- WHAT YOU ARE ASKED TO DO
The answer must reproduce all of the data below exactly and contain no images.

START EXTRACTED INFORMATION

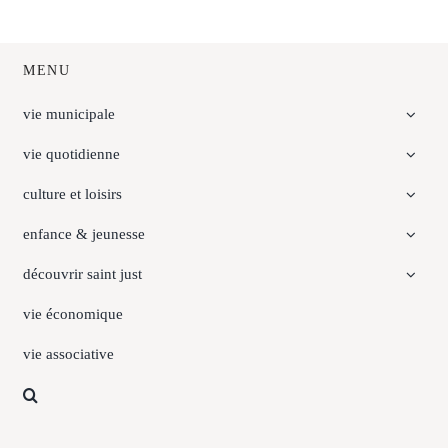
MENU
vie municipale
vie quotidienne
culture et loisirs
enfance & jeunesse
découvrir saint just
vie économique
vie associative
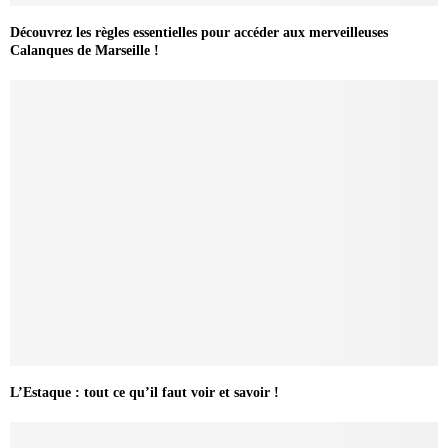
Découvrez les règles essentielles pour accéder aux merveilleuses
Calanques de Marseille !
L’Estaque : tout ce qu’il faut voir et savoir !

END EXTRACTED INFORMATION

- RESPONSE TO THE TASK
MENU
vie municipale
vie quotidienne
culture et loisirs
enfance & jeunesse
découvrir saint just
vie économique
vie associative
Découvrez les règles essentielles pour accéder aux merveilleuses
Calanques de Marseille !
L’Estaque : tout ce qu’il faut voir et savoir !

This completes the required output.